• TASK BRIEF: According to the text on plague below, which form of plague is the only one that can spread from person to person?

Bubonic plague has an incubation time of seven days or less from infection until the time a person shows symptoms. This form is characterized by the presence of one or more bubos. A bubo is a lymph node that  becomes inflamed, swelling enough to be visible. These are usually located in the neck, armpit, and/or groin. The bubos are tender and painful. From here, the infection can start to infect the bloodstream to develop into septicemic and/or pneumonic plague. Without treatment, estimated death rates are between 50%-70%.

Septicemic plague is the infection of the blood. It is not generally the initial infection that is established, but there are many records of people getting the plague this way. Once the bacteria is in the blood stream it can get just about anywhere. The CDC also notes that people may bleed into the skin or other organs and tissues will start to die and possibly develop gangrene (and turn black=the Black Death). One of my text books (Medical Microbiology by Murray et al.) estimates that 75% of people who have or develop septicemic plague die without treatment.

Pneumonic plague is generally the most worrisome. The incubation is shorter, generally 2-3 days. After the initial symptoms, patients will develop respiratory symptoms within a day or so. According to the CDC, the respiratory symptoms include: shortness of breath, cough, chest pain, and possibly bloody mucous. This is the only form of plague that can spread person-to-person and it is highly infectious. Most sources estimate that the death rate of pneumonic plague is 90% or more if not treated quickly (within 18-24 hours, according to the WHO).
Prevention and Treatment:
The good news is that plague is easily treated with a few common antibiotics! However, it needs to be caught as early as possible, especially for pneumonic plague. People do die even with treatment, especially if treatment is too late.

But plague, if there are no bubos, looks like lots of other illnesses. Diagnosis is helped if your doctor knows you have been exposed to fleas or wild rodents, especially in endemic areas (meaning it is "native" to those areas, like much of Asia, Africa--especially Madagascar, and the Southwest United States). 
Your pets can also become infected by the same means people can and your pets can spread it to you. Flea control is important and it is best to avoid wild rodents, especially ones that appear ill or have died. Wear gloves while handling dead animals that may be infected.

(Point correspondence tracking data)

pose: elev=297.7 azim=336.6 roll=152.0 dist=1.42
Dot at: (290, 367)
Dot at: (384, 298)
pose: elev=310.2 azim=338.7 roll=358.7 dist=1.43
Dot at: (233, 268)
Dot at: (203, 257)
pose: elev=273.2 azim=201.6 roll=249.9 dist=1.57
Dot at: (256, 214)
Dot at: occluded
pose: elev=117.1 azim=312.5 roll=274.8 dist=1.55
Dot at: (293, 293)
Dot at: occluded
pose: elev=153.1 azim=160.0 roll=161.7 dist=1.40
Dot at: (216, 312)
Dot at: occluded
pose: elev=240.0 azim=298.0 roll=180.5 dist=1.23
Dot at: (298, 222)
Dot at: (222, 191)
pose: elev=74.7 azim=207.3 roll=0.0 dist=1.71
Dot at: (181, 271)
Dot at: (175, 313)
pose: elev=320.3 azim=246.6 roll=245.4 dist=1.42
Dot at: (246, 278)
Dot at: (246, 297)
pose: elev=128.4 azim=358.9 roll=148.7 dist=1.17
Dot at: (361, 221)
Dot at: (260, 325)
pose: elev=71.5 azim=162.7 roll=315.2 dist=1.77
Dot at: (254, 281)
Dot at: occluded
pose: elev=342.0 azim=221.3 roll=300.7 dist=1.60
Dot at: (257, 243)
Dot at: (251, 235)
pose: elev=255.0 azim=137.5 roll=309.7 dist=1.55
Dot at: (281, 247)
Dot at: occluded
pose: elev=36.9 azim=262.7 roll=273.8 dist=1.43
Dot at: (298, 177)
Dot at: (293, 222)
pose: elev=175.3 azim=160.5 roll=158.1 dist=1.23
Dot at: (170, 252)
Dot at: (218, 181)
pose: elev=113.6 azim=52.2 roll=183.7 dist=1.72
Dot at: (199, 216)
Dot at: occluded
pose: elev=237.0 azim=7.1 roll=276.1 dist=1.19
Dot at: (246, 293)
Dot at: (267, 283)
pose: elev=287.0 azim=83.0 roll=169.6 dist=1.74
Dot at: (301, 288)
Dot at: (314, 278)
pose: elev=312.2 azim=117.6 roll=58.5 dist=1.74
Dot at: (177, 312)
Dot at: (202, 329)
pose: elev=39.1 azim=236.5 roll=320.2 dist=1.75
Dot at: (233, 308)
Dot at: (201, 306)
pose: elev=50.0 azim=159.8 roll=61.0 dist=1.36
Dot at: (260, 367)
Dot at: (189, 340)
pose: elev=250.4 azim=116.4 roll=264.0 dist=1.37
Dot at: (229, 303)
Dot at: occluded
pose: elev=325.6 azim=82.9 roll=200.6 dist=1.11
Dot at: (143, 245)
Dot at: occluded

• RESPONSE FOR THIS EXERCISE: Pneumonic plague.